March 31 is the deadline this year for the two $500 Henry B. “Hank” Anderson Memorial Scholarships presented by Cramer & Anderson to New Milford High School graduating seniors.
The firm created the scholarships in 2020 to honor Founding Partner Hank Anderson, who died in June 2019 at age 101.
Scholarship recipients must be chosen by May 5 and the high school will hold the Scholarship & Awards Night May 31 at 7 p.m. in the theater.
Students who apply are required to submit a copy of their transcript and write an essay responding to this prompt: “Describe areas in your life where you demonstrated leadership attributes to overcome one or more obstacles experienced in school, the community or family life.”
“We have been very impressed by the students who apply for the Hank Anderson scholarships,” said Partner Jennifer Collins, who administers the initiative. “The obstacles they describe are often true hardships, and what they’ve done to overcome these challenges is inspiring, which makes giving the scholarships gratifying for the firm because the attorneys and staff who knew and worked with Hank Anderson were inspired by him every day. Learning remained a passion throughout his life, so we know he would be proud that the law firm bearing his name helps students in their quest for knowledge and enlightenment.”
Hank Anderson died at age 101 on June 22, 2019, at home in Brewster, Mass., where he lived with his wife “Bunny” (Theresa Virginia).
A proud graduate of Wesleyan University and the University of Connecticut School of Law, he was a decorated Navy veteran who survived kamikaze attacks on two ships during World War II. The first was an attack by two kamikaze pilots on the USS Bunker Hill on May 11, 1945, as it supported the attack on Okinawa. Nearly 400 sailors were killed. The second came only days later, when the USS Enterprise was attacked by a kamikaze pilot, killing 14.
Following the war, and after finishing his master’s and law degrees—graduating from Wesleyan and UConn on the same day—Anderson came to western Connecticut to live and work, joining the firm of Attorney Harry Bradbury before partnering with Attorney Francis S. Ferriss to form the firm Ferriss and Anderson.
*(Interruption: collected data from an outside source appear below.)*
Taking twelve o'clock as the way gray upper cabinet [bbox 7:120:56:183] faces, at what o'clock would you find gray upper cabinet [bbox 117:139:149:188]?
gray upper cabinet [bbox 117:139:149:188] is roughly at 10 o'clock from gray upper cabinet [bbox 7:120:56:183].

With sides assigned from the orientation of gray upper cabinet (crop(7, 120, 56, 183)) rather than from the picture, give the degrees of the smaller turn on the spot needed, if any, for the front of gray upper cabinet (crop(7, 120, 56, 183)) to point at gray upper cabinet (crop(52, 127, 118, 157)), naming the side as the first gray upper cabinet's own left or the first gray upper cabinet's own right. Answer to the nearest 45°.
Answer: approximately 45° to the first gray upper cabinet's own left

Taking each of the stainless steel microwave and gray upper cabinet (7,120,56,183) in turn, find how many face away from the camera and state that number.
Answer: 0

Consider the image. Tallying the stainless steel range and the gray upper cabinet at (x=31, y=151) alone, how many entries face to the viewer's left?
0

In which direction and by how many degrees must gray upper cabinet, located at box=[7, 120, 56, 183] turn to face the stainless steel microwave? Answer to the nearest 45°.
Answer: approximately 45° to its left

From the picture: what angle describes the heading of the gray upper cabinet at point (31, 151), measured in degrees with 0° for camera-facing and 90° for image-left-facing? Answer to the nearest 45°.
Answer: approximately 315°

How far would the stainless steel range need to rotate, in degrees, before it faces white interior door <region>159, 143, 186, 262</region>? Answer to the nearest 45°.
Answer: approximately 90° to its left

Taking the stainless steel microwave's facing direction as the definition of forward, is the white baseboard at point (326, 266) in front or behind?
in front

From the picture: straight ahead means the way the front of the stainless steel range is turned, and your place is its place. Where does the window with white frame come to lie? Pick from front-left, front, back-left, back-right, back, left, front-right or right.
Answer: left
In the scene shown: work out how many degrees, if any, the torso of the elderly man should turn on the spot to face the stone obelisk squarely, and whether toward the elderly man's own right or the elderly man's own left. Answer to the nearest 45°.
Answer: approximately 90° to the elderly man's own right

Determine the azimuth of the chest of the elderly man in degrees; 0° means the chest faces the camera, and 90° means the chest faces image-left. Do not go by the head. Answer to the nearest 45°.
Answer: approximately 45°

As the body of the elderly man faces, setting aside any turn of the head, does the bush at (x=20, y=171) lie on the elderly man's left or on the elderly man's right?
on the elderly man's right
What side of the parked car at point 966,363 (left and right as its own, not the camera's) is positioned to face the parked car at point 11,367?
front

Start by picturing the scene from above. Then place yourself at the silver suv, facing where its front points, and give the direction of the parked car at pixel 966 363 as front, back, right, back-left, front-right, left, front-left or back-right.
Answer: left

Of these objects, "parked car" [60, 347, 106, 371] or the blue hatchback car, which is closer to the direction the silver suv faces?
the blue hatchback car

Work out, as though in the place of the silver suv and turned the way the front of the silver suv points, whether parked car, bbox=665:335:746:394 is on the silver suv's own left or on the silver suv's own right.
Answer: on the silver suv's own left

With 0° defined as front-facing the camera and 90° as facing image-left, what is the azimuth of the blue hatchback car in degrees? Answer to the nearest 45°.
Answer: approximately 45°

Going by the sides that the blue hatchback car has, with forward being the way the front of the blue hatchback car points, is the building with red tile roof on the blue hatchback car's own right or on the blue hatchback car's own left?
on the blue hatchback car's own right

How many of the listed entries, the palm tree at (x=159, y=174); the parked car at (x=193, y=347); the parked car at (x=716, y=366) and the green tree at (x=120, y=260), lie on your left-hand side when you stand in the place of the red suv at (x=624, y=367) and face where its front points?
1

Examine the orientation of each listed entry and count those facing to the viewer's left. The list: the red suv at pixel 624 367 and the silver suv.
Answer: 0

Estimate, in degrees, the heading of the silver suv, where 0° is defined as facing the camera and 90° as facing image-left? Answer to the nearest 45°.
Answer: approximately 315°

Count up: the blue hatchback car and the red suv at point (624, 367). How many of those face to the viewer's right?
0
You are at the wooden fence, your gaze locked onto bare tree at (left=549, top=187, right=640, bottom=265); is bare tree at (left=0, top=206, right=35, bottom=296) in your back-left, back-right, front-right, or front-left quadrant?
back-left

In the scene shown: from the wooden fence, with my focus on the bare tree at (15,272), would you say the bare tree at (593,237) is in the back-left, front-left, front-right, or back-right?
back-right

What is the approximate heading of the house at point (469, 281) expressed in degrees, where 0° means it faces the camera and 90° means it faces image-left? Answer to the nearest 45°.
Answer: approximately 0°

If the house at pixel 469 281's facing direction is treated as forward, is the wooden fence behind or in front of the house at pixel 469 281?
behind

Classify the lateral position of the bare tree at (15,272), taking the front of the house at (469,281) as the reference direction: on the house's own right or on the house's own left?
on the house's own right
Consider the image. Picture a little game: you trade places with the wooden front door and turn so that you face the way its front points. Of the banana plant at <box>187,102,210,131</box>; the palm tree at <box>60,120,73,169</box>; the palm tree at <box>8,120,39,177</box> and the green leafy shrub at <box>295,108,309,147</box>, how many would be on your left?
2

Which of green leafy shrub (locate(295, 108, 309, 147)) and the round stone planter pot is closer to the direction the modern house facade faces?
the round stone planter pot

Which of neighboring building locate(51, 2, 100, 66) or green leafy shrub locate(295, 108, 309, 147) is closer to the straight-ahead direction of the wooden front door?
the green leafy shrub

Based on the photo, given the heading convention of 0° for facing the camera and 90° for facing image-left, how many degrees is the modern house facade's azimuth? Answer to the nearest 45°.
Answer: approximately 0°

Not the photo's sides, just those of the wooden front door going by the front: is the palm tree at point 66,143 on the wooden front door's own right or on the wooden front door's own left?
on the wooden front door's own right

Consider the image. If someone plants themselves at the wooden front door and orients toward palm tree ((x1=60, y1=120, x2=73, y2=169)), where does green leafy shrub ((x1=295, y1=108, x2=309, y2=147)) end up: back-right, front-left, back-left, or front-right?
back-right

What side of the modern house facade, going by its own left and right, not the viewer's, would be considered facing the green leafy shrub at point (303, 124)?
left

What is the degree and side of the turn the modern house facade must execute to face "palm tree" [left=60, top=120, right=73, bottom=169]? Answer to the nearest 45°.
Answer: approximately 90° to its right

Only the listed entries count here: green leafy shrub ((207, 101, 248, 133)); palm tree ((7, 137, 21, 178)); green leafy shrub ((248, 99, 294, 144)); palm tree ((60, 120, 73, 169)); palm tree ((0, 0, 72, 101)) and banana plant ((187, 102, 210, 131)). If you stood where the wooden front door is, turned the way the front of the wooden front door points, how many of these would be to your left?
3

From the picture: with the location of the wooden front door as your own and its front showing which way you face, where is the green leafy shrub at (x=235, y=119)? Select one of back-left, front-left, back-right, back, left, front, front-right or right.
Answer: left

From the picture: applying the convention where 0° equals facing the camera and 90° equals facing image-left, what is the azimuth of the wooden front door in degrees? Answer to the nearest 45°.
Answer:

After Attorney Ferriss died in 1957, Anderson and his friend Attorney Paul B. Altermatt formed Anderson and Altermatt. In 1962, they joined their firm with Cramer, Blick, Fitzgerald & Hume to create Cramer & Anderson, which was originally based in New Milford and Litchfield and has grown to include six offices in western Connecticut.
Among his many state and national roles, Anderson served as president of the Litchfield County Bar Association and was a Fellow of the Connecticut Bar Association and American Bar Association. In addition to guiding Cramer & Anderson, he helped to shape the practice of law in Connecticut and beyond.
“Anderson was the recipient of numerous distinguished legal awards,” a UConn Law story recounted. “In 1989 he was voted Citizen of the Year by the State of Connecticut Courts of Probate. In 1990, The Connecticut Bar Association awarded him the John Eldred Shields Award for his professional services to the community at large—over 900 hours of pro bono services. He was also voted Probate Attorney of the Year by the Connecticut Probate Assembly.”
In 2018, the Connecticut Law Tribune honored Anderson with a Lifetime Achievement Award.
“The passing of Hank Anderson was the end of an era, not only for Cramer & Anderson but for the Bar here in Connecticut,” Partner Art Weinshank said at the time of Anderson’s death. “His personal accomplishments and prominence gave such stature to the firm and made us more than a local Litchfield County law firm.”